> _Information provided_:
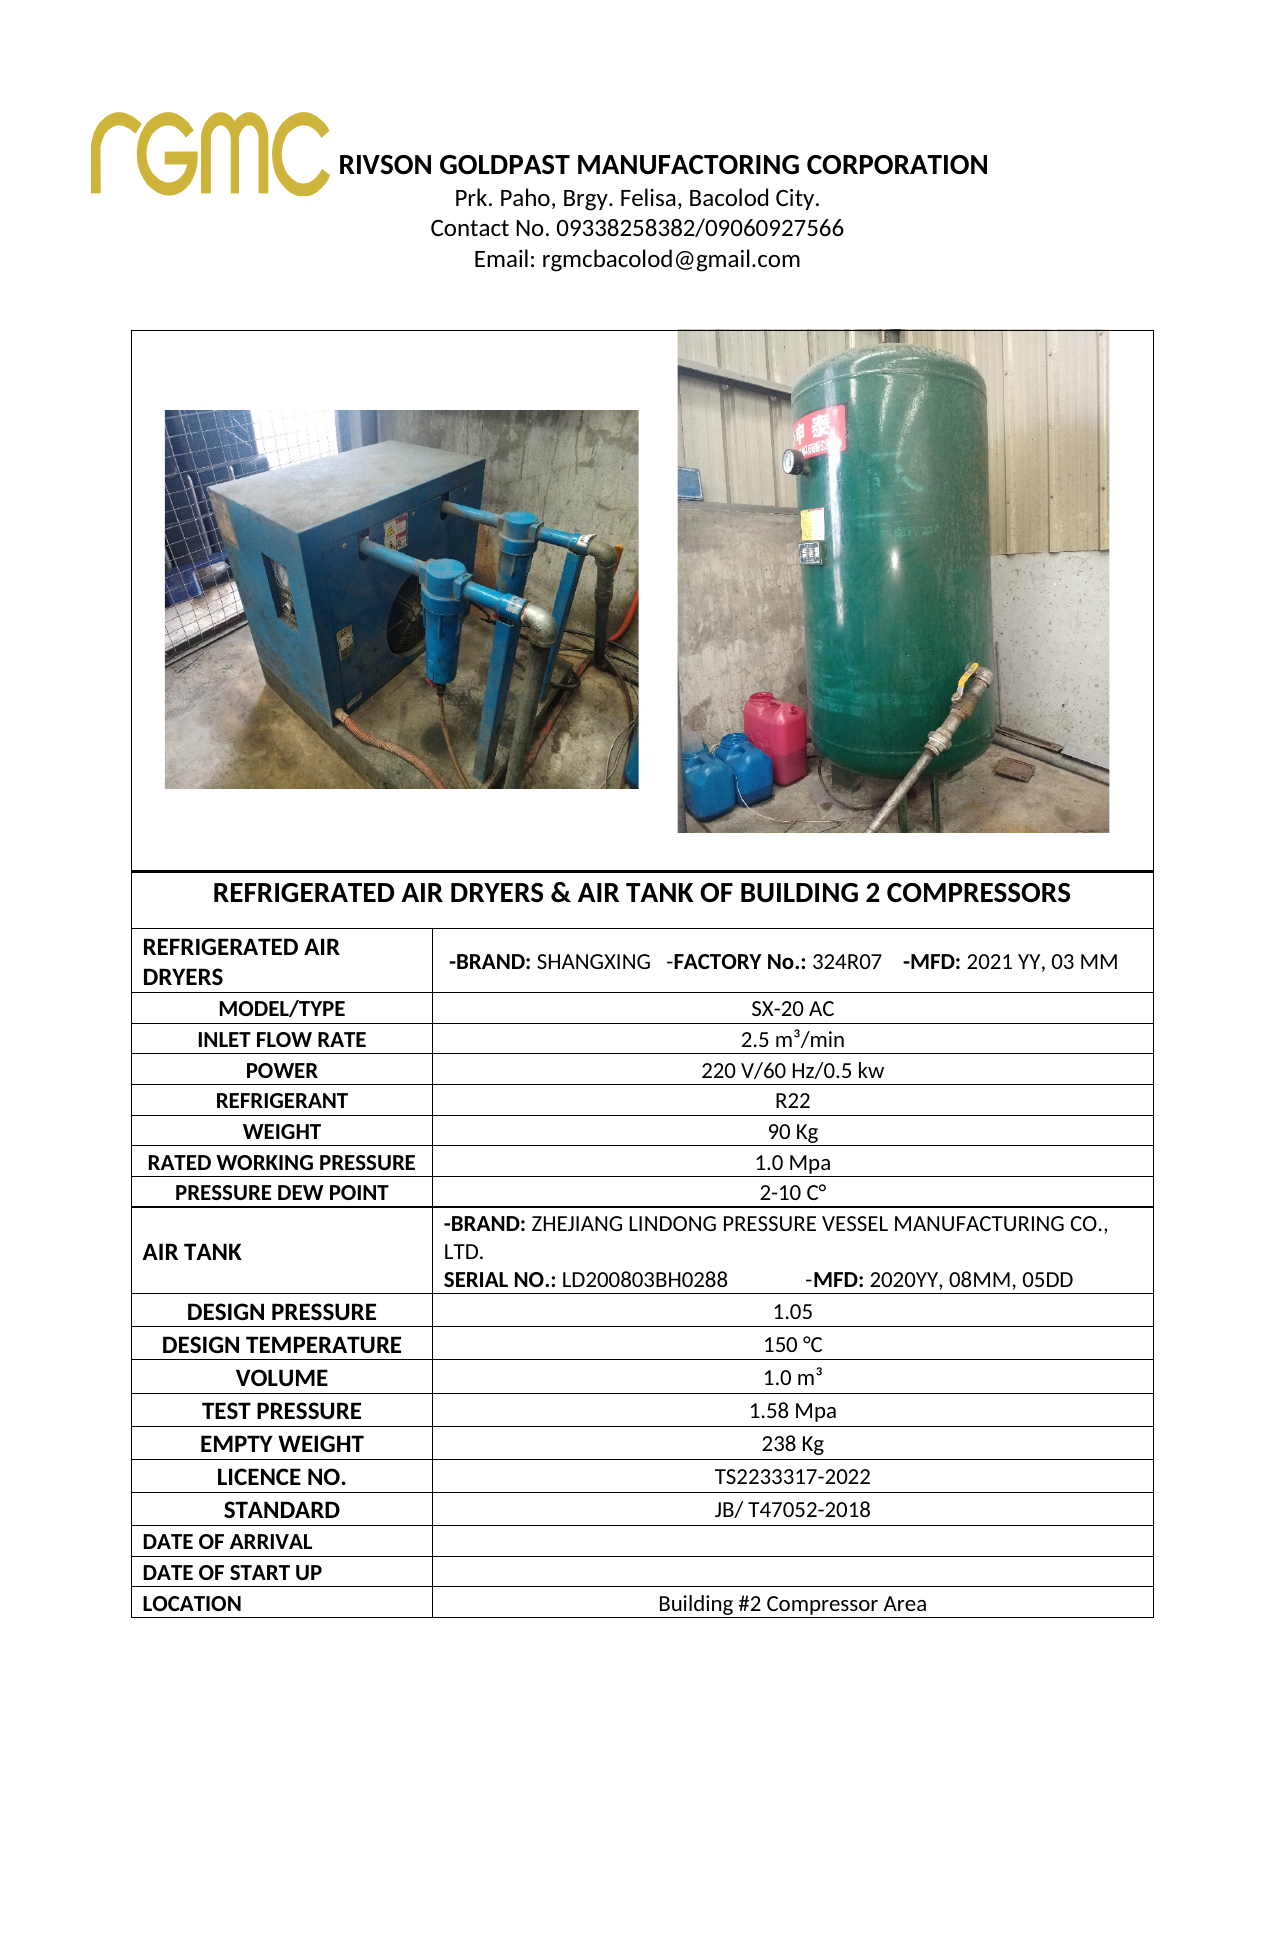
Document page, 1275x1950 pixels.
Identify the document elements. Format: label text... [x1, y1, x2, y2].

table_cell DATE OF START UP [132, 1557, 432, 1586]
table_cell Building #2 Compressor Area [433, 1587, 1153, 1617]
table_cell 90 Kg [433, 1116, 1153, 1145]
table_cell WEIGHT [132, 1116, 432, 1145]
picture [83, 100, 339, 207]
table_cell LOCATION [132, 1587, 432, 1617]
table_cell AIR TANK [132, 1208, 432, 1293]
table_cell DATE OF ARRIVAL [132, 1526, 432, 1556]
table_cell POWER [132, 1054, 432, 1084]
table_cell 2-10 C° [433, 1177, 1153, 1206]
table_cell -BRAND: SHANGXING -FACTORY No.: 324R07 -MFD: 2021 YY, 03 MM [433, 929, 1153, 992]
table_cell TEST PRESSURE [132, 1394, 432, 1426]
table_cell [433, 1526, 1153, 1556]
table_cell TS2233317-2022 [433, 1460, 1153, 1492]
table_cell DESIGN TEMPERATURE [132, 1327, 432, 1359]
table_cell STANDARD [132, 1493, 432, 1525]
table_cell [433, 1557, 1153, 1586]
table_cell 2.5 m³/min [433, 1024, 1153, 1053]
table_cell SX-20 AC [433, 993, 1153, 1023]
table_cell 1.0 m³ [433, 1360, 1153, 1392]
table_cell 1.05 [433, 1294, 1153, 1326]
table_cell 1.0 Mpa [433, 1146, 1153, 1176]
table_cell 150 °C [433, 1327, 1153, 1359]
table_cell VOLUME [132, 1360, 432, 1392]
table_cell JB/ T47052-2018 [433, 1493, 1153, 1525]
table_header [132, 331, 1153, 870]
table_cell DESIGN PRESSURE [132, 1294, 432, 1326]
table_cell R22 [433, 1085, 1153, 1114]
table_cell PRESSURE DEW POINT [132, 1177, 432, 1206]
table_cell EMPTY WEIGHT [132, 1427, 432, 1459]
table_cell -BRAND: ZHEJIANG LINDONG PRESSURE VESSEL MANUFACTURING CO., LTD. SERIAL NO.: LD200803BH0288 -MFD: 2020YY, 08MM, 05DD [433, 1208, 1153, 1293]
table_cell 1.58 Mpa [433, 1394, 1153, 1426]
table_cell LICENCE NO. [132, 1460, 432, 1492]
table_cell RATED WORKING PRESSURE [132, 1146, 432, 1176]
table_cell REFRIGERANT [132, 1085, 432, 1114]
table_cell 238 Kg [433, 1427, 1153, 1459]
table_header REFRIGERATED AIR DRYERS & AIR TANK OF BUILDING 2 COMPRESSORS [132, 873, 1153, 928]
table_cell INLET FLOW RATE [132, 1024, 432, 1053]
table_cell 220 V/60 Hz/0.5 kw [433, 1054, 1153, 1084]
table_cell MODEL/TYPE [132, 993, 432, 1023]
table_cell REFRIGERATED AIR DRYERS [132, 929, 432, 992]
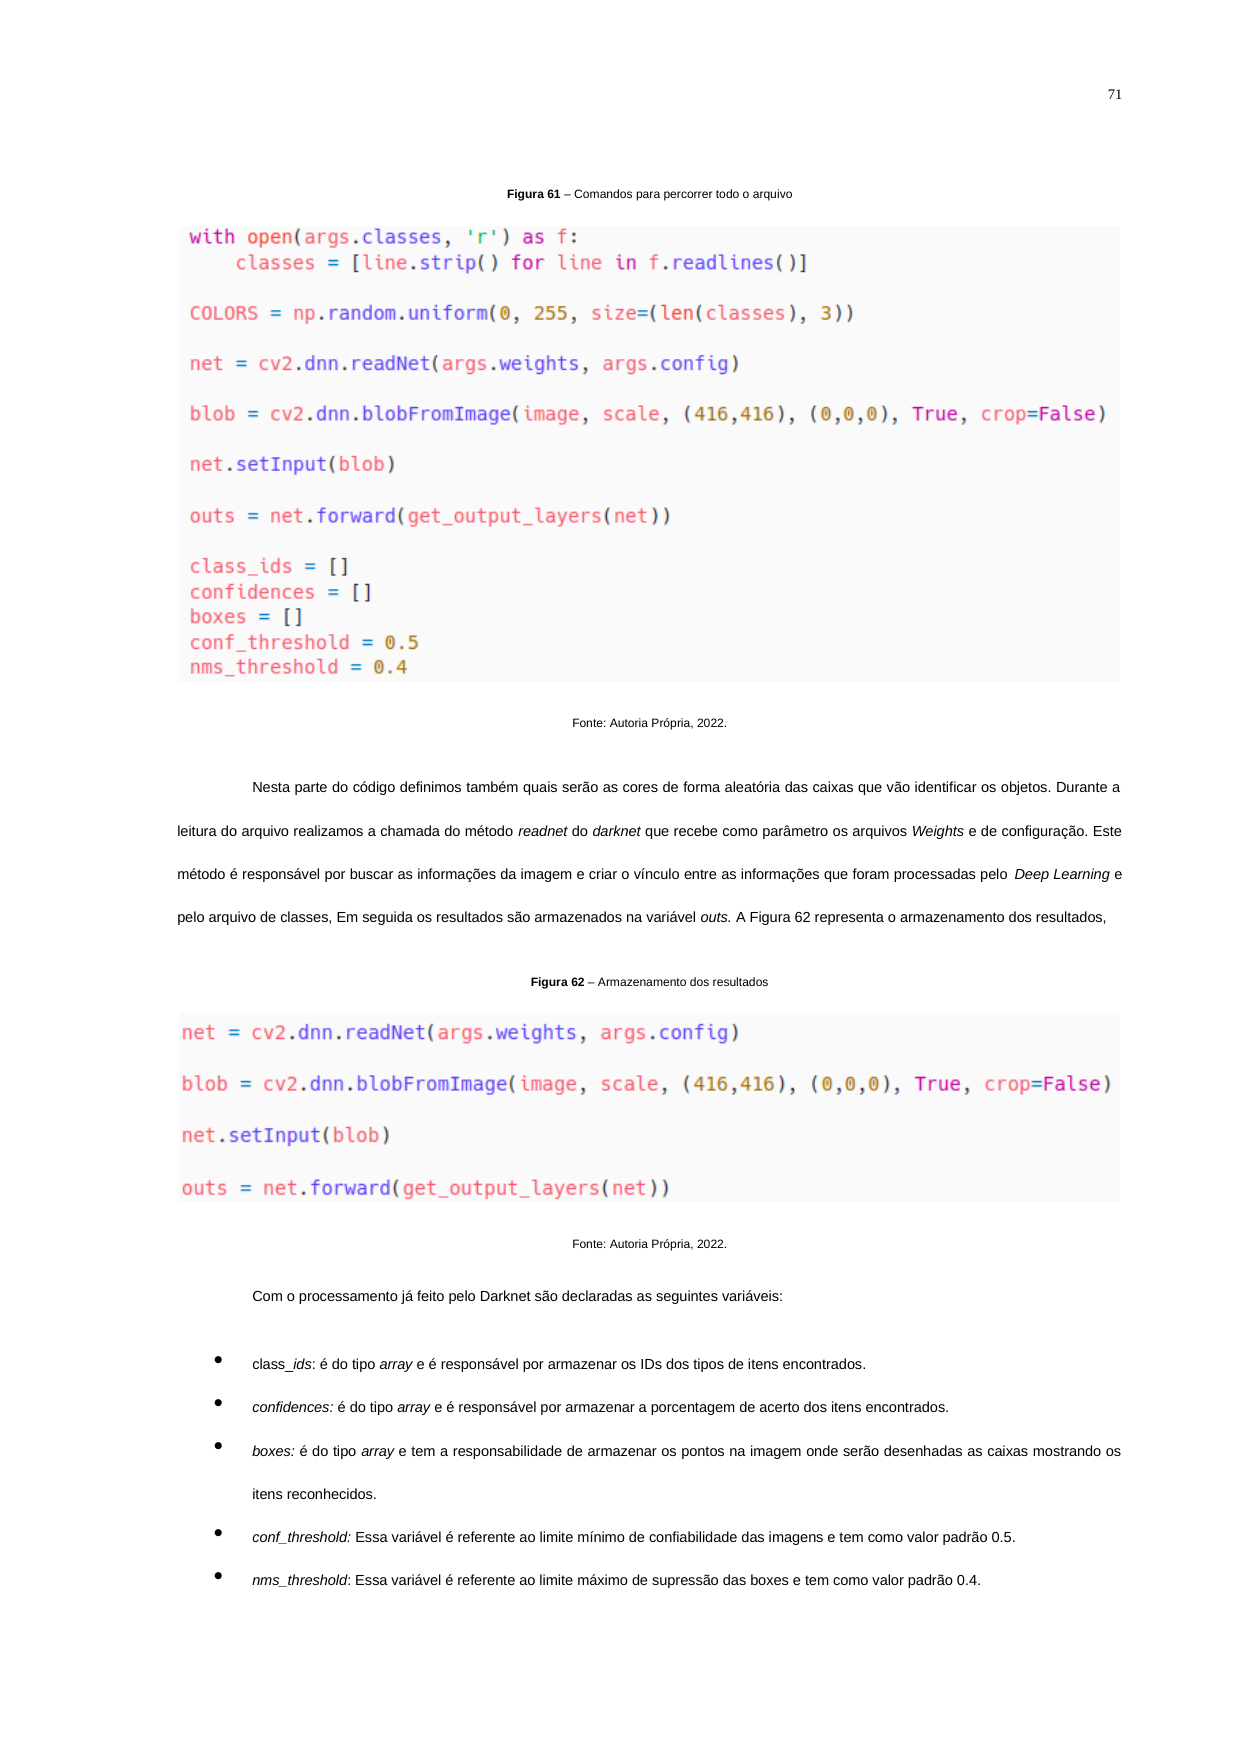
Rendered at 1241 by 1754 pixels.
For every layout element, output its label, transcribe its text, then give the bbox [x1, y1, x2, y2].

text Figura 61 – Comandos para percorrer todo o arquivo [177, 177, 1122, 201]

> _Task brief_: Count every line of the material that holds the string "text", then give the total alone.

> _Result_: 3